[Dataset entries]
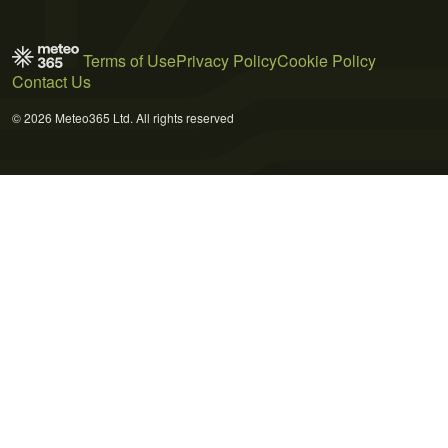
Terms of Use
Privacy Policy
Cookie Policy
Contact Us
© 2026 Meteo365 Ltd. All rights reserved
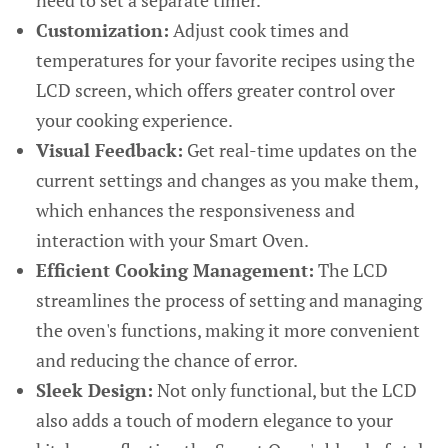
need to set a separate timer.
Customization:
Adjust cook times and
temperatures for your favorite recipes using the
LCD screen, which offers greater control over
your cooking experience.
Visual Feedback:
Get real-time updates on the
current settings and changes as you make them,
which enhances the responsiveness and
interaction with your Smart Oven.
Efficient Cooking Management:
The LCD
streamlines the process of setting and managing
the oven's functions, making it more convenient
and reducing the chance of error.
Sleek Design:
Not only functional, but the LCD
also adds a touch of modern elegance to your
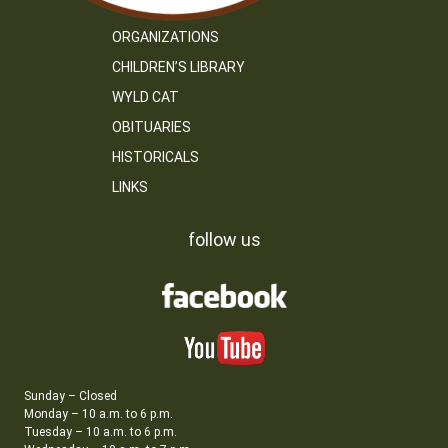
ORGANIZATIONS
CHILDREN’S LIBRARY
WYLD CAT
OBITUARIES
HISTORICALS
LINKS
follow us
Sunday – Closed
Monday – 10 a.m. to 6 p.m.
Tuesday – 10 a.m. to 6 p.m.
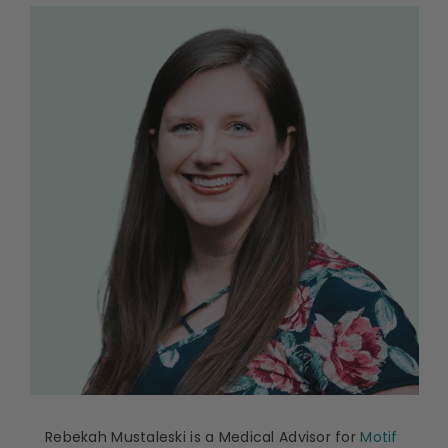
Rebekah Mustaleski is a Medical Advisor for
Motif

==

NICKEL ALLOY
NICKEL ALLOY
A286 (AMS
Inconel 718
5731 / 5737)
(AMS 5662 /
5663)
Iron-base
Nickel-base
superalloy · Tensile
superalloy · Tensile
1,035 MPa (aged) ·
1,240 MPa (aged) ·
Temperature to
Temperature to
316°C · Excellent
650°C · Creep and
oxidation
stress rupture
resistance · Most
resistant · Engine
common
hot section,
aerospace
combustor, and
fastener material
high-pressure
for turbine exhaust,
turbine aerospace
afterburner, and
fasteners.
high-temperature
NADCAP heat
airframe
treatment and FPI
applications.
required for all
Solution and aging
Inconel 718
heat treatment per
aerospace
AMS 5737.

## TASK TO COMPLETE
In the listing above, take the lines starting at the one containing "Terms of Use" and ending at the one containing "All rights reserved", and swap "Policy" for "Notice" throughout, leaving everything else the same. Give only those lines.

## ANSWER SPACE
Terms of Use
Privacy Notice
Cookie Notice
Contact Us
© 2026 Meteo365 Ltd. All rights reserved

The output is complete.